See the picture of one of Brad's Runts next to a soda can in this thread:

http://www.pigeons.biz/forums/showthread.php?t=12483&page=2&highlight=soda

Somewhere there is another comparison "picture" where Brad combined the photo in the link above with a photo of an average sized pigeon next to a soda can. Couldn't find it just now but will look a bit later.

Terry


----------



## Lin Hansen (Jan 9, 2004)

Hey Terry!

Here's the other one.....the picture is on page two....

http://www.pigeons.biz/forums/showthread.php?t=12942

Linda

PS....the picture of Brad's runt beside the soda can in the first link is on page one of that thread.


----------



## TAWhatley (Mar 6, 2001)

Lin Hansen said:


> Here's the other one.....the picture is on page two....
> 
> http://www.pigeons.biz/forums/showthread.php?t=12942
> 
> PS....the picture of Brad's runt beside the soda can in the first link is on page one of that thread.

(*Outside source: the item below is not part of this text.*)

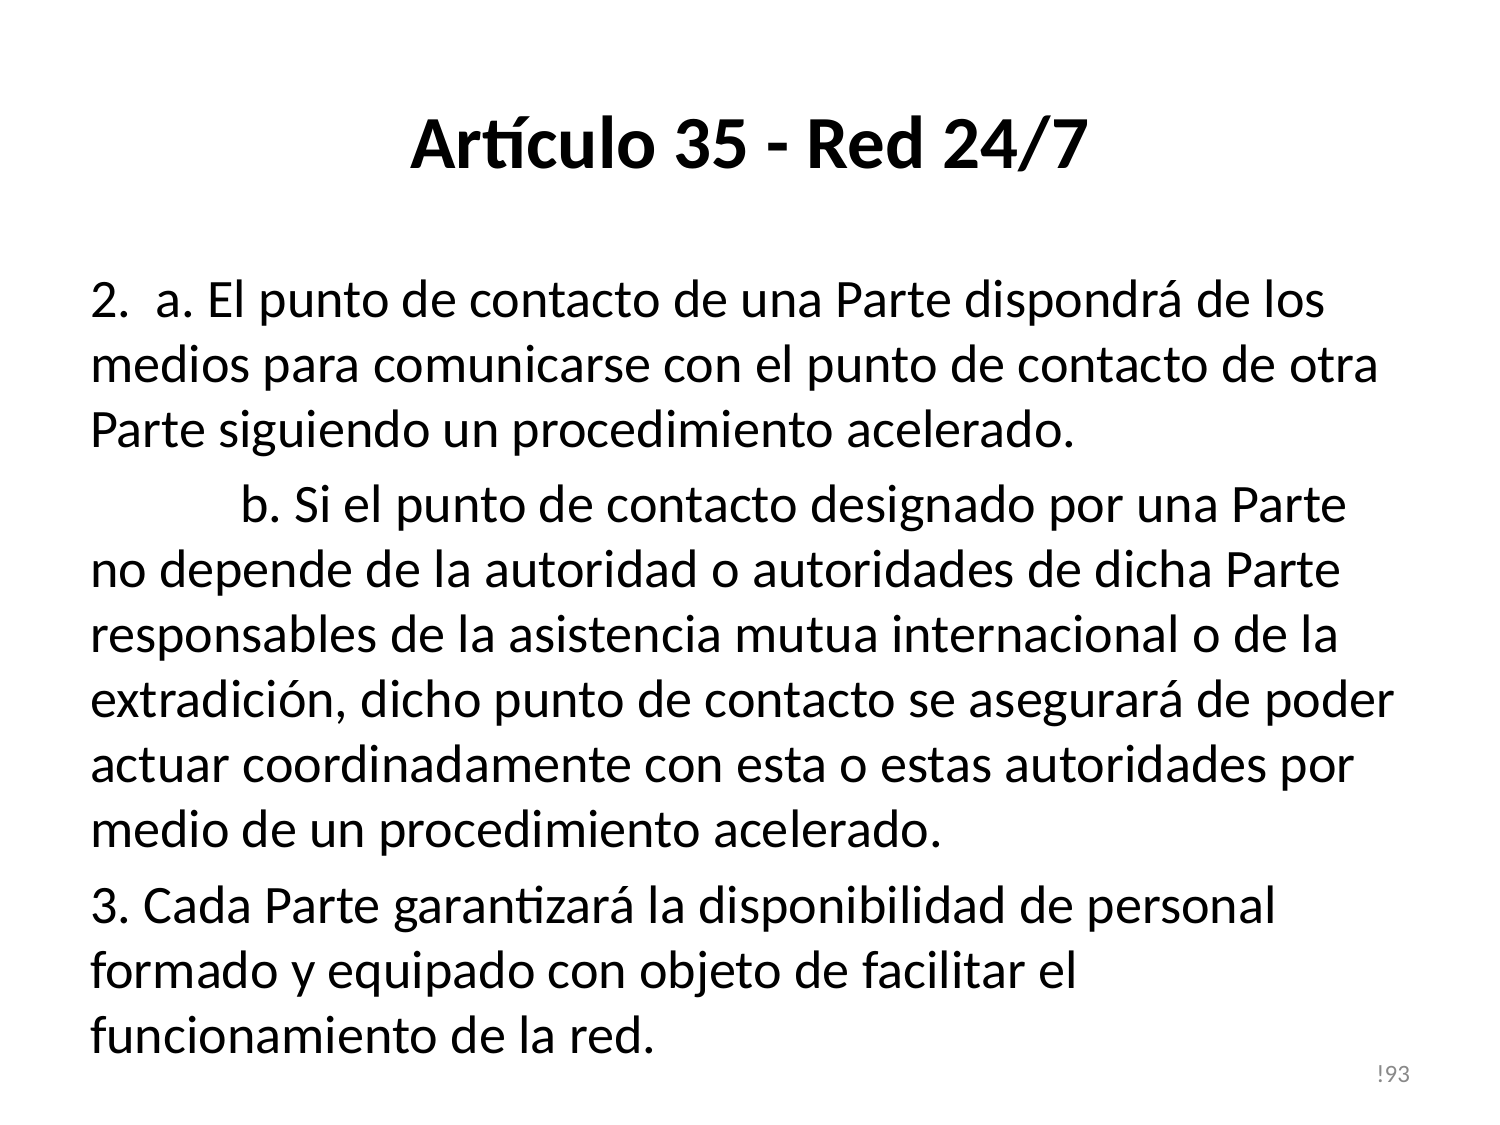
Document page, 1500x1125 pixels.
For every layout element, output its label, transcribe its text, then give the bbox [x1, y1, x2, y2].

Thank you, Linda! You are definitely the WIZARD of finding threads here! I got distracted after finding the first photo this morning and still never would have found the other one even if I got back to that project today! Thanks again!

Terry


----------



## Lin Hansen (Jan 9, 2004)

TAWhatley said:


> Thank you, Linda! You are definitely the WIZARD of finding threads here! I got distracted after finding the first photo this morning and still never would have found the other one even if I got back to that project today! Thanks again!
> 
> Terry



Aw shucks.... .....thanks Terry!

Linda


----------



## ZigZagMarquis (Aug 31, 2004)

Brad's giant runts are about 23 lbs and frequently gang up on him, knock him around and give him the shake-down for peanuts and other treats when ever he comes into their loft.


----------



## Pigeonpal2002 (Jul 27, 2002)

ZigZagMarquis said:


> Brad's giant runts frequently gang up on him, knock him around and give him the shake-down for peanuts and other treats when ever he comes into their loft.


LOL @ ZIG...I Wish they did....I already get a little rough housing from Ricky, he's really the only one who will take me on It would be nice if they all attacked me in a fury of wings and beaks for treats


----------